ChatGPT vs. Professional Comedy Writers

To further test ChatGPT’s humor skills, researchers asked it to create headlines in the style of The Onion, a well-known satirical news site.

Another group of 200 participants rated the funniness of these AI-generated headlines and original Onion headlines. Participants found ChatGPT’s headlines just as funny as the originals.

In the first study, both ChatGPT and 105 participants were given three tasks.

They had to create funny new phrases for common acronyms, come up with humorous answers to fill-in-the-blank phrases like “A lesser known room in the White House: _____,” and write roast jokes based on awkward scenarios. This resulted in over 945 jokes from human writers and 180 from ChatGPT. A new group of participants then rated the funniness of these jokes.

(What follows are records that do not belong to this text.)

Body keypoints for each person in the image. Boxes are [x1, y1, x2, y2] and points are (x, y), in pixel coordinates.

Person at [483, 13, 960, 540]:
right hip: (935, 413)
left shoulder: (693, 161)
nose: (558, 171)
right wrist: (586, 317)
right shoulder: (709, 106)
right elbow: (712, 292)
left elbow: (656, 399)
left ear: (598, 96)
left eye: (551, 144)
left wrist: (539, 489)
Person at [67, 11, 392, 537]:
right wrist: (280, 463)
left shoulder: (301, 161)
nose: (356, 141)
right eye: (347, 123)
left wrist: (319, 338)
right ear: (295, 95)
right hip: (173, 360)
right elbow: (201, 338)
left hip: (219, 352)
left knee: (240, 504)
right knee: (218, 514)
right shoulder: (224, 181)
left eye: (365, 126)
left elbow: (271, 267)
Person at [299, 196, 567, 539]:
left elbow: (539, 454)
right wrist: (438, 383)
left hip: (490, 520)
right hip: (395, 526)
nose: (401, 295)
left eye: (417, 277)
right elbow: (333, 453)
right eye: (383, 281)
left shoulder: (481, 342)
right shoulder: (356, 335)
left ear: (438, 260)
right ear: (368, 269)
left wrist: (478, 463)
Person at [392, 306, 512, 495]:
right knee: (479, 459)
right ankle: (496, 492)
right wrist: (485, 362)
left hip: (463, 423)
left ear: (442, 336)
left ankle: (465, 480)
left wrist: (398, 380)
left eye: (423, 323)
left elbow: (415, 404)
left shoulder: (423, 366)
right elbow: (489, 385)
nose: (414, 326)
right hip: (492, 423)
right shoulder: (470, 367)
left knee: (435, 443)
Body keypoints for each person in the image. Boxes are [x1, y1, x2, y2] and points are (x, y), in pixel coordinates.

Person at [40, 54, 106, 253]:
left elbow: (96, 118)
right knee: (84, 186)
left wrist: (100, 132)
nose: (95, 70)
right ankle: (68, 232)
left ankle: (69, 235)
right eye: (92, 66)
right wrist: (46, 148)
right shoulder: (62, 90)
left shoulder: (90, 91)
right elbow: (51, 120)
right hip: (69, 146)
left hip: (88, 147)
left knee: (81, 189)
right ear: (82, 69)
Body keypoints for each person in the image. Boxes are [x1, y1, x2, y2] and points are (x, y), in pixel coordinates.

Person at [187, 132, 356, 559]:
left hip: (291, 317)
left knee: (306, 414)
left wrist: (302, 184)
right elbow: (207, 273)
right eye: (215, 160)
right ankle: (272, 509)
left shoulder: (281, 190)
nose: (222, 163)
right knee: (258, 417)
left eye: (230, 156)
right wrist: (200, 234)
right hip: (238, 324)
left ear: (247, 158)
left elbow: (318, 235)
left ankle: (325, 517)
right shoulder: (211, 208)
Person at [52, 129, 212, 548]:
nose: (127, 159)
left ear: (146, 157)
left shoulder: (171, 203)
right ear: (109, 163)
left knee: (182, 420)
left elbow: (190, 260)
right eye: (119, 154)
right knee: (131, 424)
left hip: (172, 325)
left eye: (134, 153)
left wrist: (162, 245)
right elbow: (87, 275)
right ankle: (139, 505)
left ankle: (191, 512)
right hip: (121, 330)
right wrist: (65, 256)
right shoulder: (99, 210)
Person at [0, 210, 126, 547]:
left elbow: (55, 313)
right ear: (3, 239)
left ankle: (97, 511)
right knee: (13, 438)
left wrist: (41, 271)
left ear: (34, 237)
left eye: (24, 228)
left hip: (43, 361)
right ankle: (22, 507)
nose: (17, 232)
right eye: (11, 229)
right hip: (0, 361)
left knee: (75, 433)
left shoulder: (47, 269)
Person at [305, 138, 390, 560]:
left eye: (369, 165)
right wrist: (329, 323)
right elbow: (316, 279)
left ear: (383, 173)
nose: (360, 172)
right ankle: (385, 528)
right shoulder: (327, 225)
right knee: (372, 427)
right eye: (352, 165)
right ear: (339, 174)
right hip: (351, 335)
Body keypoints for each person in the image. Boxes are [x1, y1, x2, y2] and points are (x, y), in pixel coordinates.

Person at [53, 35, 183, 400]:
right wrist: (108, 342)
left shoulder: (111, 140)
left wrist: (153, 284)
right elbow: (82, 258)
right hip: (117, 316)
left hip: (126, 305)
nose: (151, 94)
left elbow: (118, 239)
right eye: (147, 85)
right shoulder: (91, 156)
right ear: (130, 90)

In the second study, ChatGPT was fed original Onion headlines and asked to generate new ones. Participants then rated these headlines without knowing their authorship.

Gorenz, an amateur stand-up comedian, was inspired by ongoing debates in the entertainment industry about the use of AI in writing. Recent Hollywood strikes have highlighted concerns among writers and actors that AI could threaten their jobs and creativity.

Gorenz and his co-author, Norbert Schwarz, a professor of psychology and marketing at USC, believe the study’s findings raise important questions. While AI-generated humor could enhance everyday communication for most people, it poses a potential threat to professional comedy writers.

“LLMs can pose a serious employment threat,” noted Schwarz. Whether AI gets the last laugh remains to be seen, but for now, it appears that ChatGPT is giving human comedians a run for their money.